Researchers from two universities are working together to develop technology and techniques for assessing the credibility of information on the World Wide Web.
The researchers, from Syracuse University and the University of Washington, have received a grant to establish a Web site called the Credibility Commons. On the site, the researchers will share computer programs that they and others have written to help users find credible online information. They also plan to gather feedback from Internet users on the ease and reliability of various methods for finding information on the Web, such as using search engines and posting questions on blogs.
Librarians, college instructors, and other information specialists frequently complain that the quality of online information varies widely and that credible information is too hard to find, notes R. David Lankes, an associate professor of information studies at Syracuse who is co-director of the Credibility Commons. Users often decide whether to believe a particular Web site's information on the basis of how professional the site appears or how closely the site's information matches their own views, he says.
One possible solution that the Credibility Commons will investigate, he says, would be creating a search engine that would direct users toward Web sites to which skilled searchers, such as reference librarians, frequently direct their users.
Any software developed in the project will be available free from the Credibility Commons Web site, Mr.
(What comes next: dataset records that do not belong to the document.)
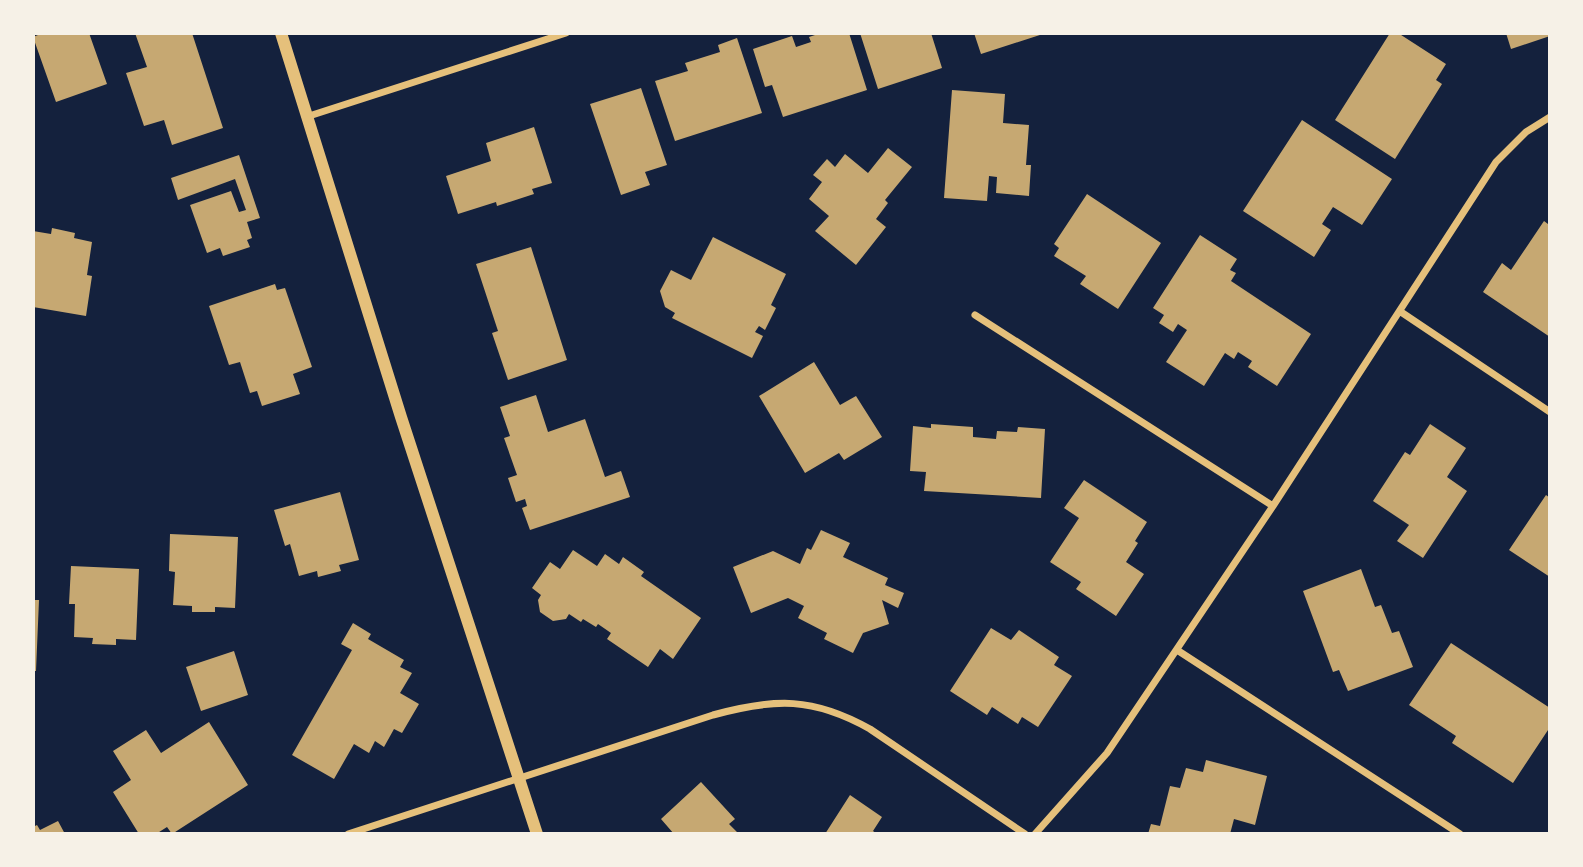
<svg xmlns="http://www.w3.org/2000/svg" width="1583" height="867" font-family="'Archivo Narrow',sans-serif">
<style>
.building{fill:#c6a872}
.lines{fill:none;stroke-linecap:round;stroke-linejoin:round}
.minor{stroke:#e5c07b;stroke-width:7}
.tertiary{stroke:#e5c07b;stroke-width:12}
</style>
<rect width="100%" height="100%" fill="#14213d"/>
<path class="building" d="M 43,33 L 89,33 L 107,84 L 56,102 L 33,37 Z
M 135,33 L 192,33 L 223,128 L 172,145 L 164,120 L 144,126 L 126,73 L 147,67 Z
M 821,33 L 849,33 L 867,90 L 783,117 L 772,85 L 765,87 L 753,49 L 792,36 L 796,47 L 811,42 L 809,37 Z
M 860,33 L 931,33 L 942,68 L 878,89 Z
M 974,33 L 1043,33 L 1043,34 L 981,54 Z
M 1390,33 L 1398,33 L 1446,64 L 1436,80 L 1442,84 L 1395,159 L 1335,120 Z
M 1506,33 L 1550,33 L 1550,36 L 1511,49 Z
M 737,38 L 762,113 L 675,141 L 655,81 L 688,71 L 685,63 L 720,52 L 718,45 Z
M 641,88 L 667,165 L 645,172 L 650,185 L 621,195 L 590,104 Z
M 952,90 L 1005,94 L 1003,123 L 1029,125 L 1026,165 L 1031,165 L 1029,196 L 996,193 L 997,177 L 989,176 L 987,201 L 944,198 Z
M 1302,120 L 1392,179 L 1362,225 L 1333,207 L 1322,224 L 1331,230 L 1314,257 L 1243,211 Z
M 534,127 L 552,183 L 532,189 L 534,194 L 497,206 L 496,202 L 458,214 L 446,176 L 491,161 L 486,143 Z
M 888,148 L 912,167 L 885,200 L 888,203 L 876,219 L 886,227 L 856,265 L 815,231 L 829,216 L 809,199 L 822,182 L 813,175 L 827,159 L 835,167 L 845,154 L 868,173 Z
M 239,155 L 260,218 L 247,222 L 252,238 L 247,240 L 250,247 L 223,256 L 220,248 L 207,253 L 190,205 L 231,191 L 239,212 L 246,210 L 235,179 L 178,200 L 171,178 Z
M 1087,194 L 1161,243 L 1118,309 L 1080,284 L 1086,276 L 1054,256 L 1059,248 L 1054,244 Z
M 1544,221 L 1548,224 L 1550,221 L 1550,337 L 1483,292 L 1502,263 L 1511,270 Z
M 52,228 L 75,233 L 74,238 L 92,242 L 87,275 L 92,276 L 86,316 L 33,307 L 33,231 L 51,234 Z
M 1200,235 L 1237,259 L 1230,270 L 1236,273 L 1231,281 L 1311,334 L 1277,386 L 1248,367 L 1252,361 L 1238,352 L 1234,359 L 1225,353 L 1204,386 L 1166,362 L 1187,330 L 1178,324 L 1173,332 L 1159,323 L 1164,315 L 1153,308 Z
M 713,237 L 786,274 L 771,305 L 776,308 L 765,330 L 759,326 L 755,332 L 763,336 L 752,358 L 672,318 L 675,313 L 665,307 L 660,291 L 671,270 L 691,280 Z
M 531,247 L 567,360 L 508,380 L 492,333 L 498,331 L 476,264 Z
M 275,284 L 277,290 L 285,288 L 312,367 L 293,374 L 300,394 L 262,406 L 257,391 L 250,393 L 240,362 L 229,365 L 209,306 Z
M 814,362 L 840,405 L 856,396 L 882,437 L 844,460 L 839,453 L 805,473 L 759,396 Z
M 536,395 L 548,432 L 585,419 L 605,477 L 621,471 L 630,497 L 530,530 L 522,508 L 527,506 L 525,499 L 516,502 L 508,478 L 517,475 L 504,438 L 510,436 L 500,407 Z
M 931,424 L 973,427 L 973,437 L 996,439 L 997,431 L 1017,432 L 1018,427 L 1045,429 L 1041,498 L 924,491 L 926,472 L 910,471 L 913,426 L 931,428 Z
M 1430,424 L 1466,448 L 1447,477 L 1467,491 L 1423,558 L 1397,541 L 1409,525 L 1373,501 L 1405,452 L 1410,455 Z
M 1084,480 L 1147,522 L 1135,541 L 1138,543 L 1126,562 L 1144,574 L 1116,616 L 1076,589 L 1081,582 L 1050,562 L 1079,518 L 1064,508 Z
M 340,492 L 359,560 L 339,565 L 341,571 L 318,577 L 317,571 L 299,576 L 290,544 L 285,546 L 274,510 Z
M 1546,495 L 1550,498 L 1550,577 L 1509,550 Z
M 821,530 L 850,543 L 843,557 L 888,578 L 885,585 L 904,593 L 898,608 L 882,600 L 889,624 L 863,633 L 853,653 L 824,639 L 827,633 L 798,618 L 804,606 L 788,598 L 751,613 L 733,567 L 773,551 L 800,564 L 807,548 L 811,550 Z
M 170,534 L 238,537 L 235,608 L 215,607 L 215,612 L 192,612 L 192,606 L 173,605 L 175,572 L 169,571 Z
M 573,550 L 597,566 L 605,554 L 619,564 L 623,557 L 644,572 L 641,576 L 701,618 L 673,659 L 660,649 L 648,667 L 607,639 L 611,633 L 598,624 L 596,627 L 583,619 L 581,622 L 569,614 L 566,619 L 553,621 L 540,612 L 538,600 L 541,595 L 532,588 L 550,562 L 560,569 Z
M 71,566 L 139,569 L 136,640 L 116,639 L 116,645 L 92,644 L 93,638 L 74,637 L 75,604 L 69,604 Z
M 1361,569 L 1375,607 L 1381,605 L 1392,633 L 1399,631 L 1413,667 L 1348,691 L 1339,670 L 1333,672 L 1303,591 Z
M 33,600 L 39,600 L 36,671 L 33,671 Z
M 353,623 L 371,634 L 368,639 L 404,660 L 400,667 L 412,673 L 400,693 L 419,704 L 402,733 L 394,729 L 384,747 L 375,741 L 369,753 L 354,744 L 334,779 L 292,755 L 352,650 L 341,644 Z
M 991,628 L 1011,640 L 1019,630 L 1059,657 L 1054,665 L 1072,676 L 1038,727 L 1022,717 L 1018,724 L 992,707 L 987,715 L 950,691 Z
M 1451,643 L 1550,708 L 1550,727 L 1513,783 L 1452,743 L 1456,736 L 1409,705 Z
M 234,651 L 248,695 L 201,711 L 186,667 Z
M 209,722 L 248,785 L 172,834 L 167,827 L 156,834 L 139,834 L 113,792 L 131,780 L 113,751 L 146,730 L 161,753 Z
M 1206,760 L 1267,776 L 1255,825 L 1234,819 L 1230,834 L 1148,834 L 1151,824 L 1160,826 L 1170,786 L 1180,788 L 1186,768 L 1203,772 Z
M 701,782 L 735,819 L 729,824 L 739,834 L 674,834 L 661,819 Z
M 850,795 L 882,817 L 873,831 L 877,834 L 825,834 Z
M 58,821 L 65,834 L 33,834 L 33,827 L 37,825 L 40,830 Z"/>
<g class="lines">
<path class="minor" d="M 306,117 L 566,33
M 1401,312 L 1550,412
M 975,315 L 1273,506 L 1107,753 L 1035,834
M 1273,506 L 1496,162 L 1526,132 L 1550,117
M 1177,650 L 1460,834
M 348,834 L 713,715 C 775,698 813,697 870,729 L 1025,834"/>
<path class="tertiary" d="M 281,33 L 401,417 L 537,834"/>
</g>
<rect width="1583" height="867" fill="none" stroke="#f6f1e7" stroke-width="70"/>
</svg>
Lankes says. The only restriction will be that anyone who uses the work as the basis for new software will have to share that new software on the site, too.
"If you use it, you've got to share what you used it for," he says.
He also envisions the site's sponsoring a "digital reference face-off" in which experts in various searching strategies would try their hands at answering questions. The public would be invited to vote on the most effective technique.
The project is being run on a two-year $250,000 grant from the John D. and Catherine T. MacArthur Foundation. Mr. Lankes said that he and Michael Eisenberg, a professor in Washington's Information School who is the project's other co-director, hope to attract additional grants.